Given that the Iraq War has turned against the United States even supporters of the war now are demanding that the United States have a clear exit strategy. That strategy insofar as it can be said to exist now revolves around a UN-brokered plan for what is being called “a transfer of power” to Iraqi authorities by June 30. Nevertheless, the Bush administration has indicated that they intend to keep Iraqi sovereignty “limited” in any such transfer of power. Current U.S. plans, for which it is seeking UN Security Council approval, would deny the new Iraqi caretaker government any authority to enact new laws or to alter existing laws. Hence, the new Iraqi government would be precluded from making any changes in the laws put in place since the American occupation began. The caretaker government would also be denied any authority over Iraqi armed forces. U.S. commanders are to be in charge of both U.S. and Iraqi troops. The new government will almost certainly be denied control over the Iraqi money supply and its oil revenues. In testimony before the Senate Foreign Relations Committee on April 27, John D. Negroponte, the administration’s nominee for ambassador to Iraq, assured Congress that the caretaker Iraqi government would have no authority to sign long-term oil contracts.

A disturbing sign in all of this is that while it is supposedly working on setting up a caretaker government the United States is trying to recruit thousands of former Baathist military officers in order to create the nucleus of an Iraqi army that can be used to suppress the national resistance, and possibly construct the basis for a power bloc within the country that the United States can count on. This is likely to undermine any attempt to create a political process and government acceptable to the majority Shiites, calling into question the centrality of any semblance of the democratic process in the American strategy. U.S. commitment to democracy is further called into question by scandals arising from the torture and degradation of Iraqis in Abu Ghraib prison and elsewhere, undermining what few traces of legitimacy the U.S. occupation may have had in Iraq. A sovereign Iraqi government capable of carrying out its own investigations into such atrocities is clearly out of the question for U.S. imperialism.

What is clear from all of this is that Washington is hoping to delay any substantial transfer of political control to Iraqis by denying the caretaker government any real sovereign powers. U.S. political, economic, and military goals are interrelated. Pursuit of the economic and military objectives of U.S. imperialism precludes any quick solution of the political crisis in Iraq. The primary purpose of the caretaker government, we are told, will be to set up the basis for elections leading to the installation of a supposedly genuine Iraqi government next year. In the meantime and doubtless for some time to come the real power governing Iraq will be the U.S. military. According to existing plans a U.S. withdrawal is still years away at best.
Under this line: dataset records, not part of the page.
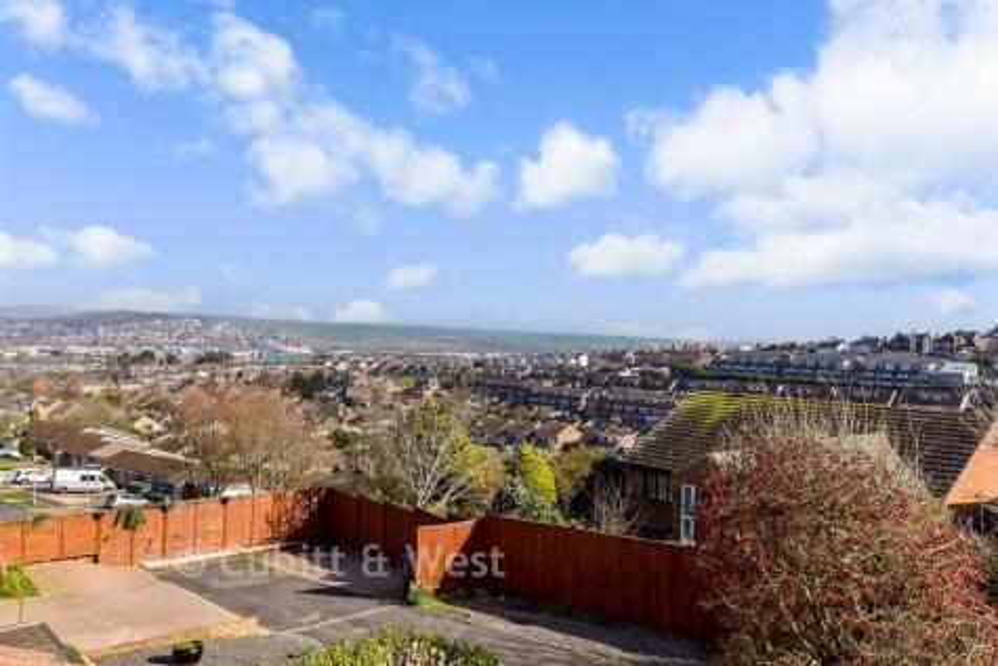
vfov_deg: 43.6
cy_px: 333
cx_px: 499
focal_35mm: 30
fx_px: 832
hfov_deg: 61.9
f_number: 8
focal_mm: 20
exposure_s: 1/800
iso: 200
Propaganda notwithstanding, the U.S. invasion of Iraq was not meant to stop Iraq from using weapons of mass destruction (which it turned out not to have), nor was it to create a democracy in that country. The real motives of the war were to extend U.S. control over Iraqi oil supplies—the second largest reserve of oil in the world—and to create a major U.S. military presence in Iraq, probably taking the form of permanent military bases that would increase the U.S. hold over the entire Middle East. The presence of U.S. imperialism in Iraq was also supposed to help it to project its power beyond the Middle East into Central Asia, with its enormous supplies of oil and natural gas. These are the real spoils of war and have clearly been the primary concerns governing the U.S. intervention from the start. Any outcome that does not lead to continuing U.S. control—by a combination of economic, political, and military means—of the Iraqi oil reserves will be deemed a failure by U.S. capitalism, since such control and the geopolitical power that it represents was a major objective of the invasion. Thus General Jay Garner, the former head of the Iraq occupation authority, declared in an interview on BBC television on March 19, 2004, that privatization of oil and the promotion of a neoliberal economic model in Iraq had taken precedence in the administration plans over all else, including not only political changes but also restoring Iraqi electricity and water supplies.
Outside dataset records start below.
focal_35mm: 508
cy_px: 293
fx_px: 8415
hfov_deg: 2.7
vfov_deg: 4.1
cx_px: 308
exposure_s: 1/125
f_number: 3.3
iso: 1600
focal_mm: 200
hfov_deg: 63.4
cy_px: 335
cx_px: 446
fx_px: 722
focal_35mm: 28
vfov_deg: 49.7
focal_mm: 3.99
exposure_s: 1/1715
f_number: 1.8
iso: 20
According to General Garner, the model used when he took over in Iraq saw the U.S. imperial role in that country as analogous to the Philippines, which in U.S. geopolitical strategy in the early 20th century had been “in essence a coaling station” for the navy (gained through the Spanish-American War and the Philippine-American War that followed), allowing the U.S. military to project its power far into the Pacific and into Asia. In General Garner’s words, “I think…it’s a bad analogy, but I think we should look right now at Iraq as our coaling station in the Middle East, where we have some presence there and it gives a settling effect there, and it also gives us a strategic advantage there, and I think we ought to just accept that and take that for a period of time, as long as the Iraqi people are willing to allow us to be guests in their country” (www.gregpalast.com).

Such spoils of war, viewed as means to the restoration of U.S. global hegemony, will not be readily abandoned. There is every reason to believe therefore that the United States will attempt to maintain its hold on Iraq keeping it within the American Empire through a combination of military, economic and political means.

There is a further reason for the United States to continue to prosecute the war in Iraq. Anything that would appear to be a defeat would bring back the “Vietnam Syndrome”—a term coined by conservatives to refer to the popular refusal on the part of the American public to support major military interventions in third world countries following the defeat in Vietnam. The Iraq War was supposed to have marked the final recovery from the Vietnam Syndrome and the full restoration of U.S. imperial power. Now suddenly memories of the most disastrous aspects of the Vietnam War from the standpoint of U.S. imperialism (frequent guerrilla ambushes, unrelenting popular resistance, flag-draped coffins, and U.S. atrocities) are flooding back. This loss of credibility for U.S. imperial power is rightly regarded by those at the top of U.S. society as the greatest danger raised by the present war. It also represents the ultimate reason that the U.S. war machine finds it difficult to withdraw, unless it can find some face-saving formula. All of this produces a momentum for a continuation and even escalation of the war.

Yet, there are also forces driving in the other direction. The most important of these is the growing Iraqi resistance. Another is the negative response with which U.S. allies are likely to greet any escalation of the war. Finally, there is the diminishing support for the war in the United States itself, which could translate eventually, if further escalation occurs, into a powerful antiwar movement. At that point the Vietnam War analogy would be inescapable.

Notes

* Quoted in Harry Magdoff and Paul M. Sweezy, “The War Spreads,” Monthly Review, May 1970.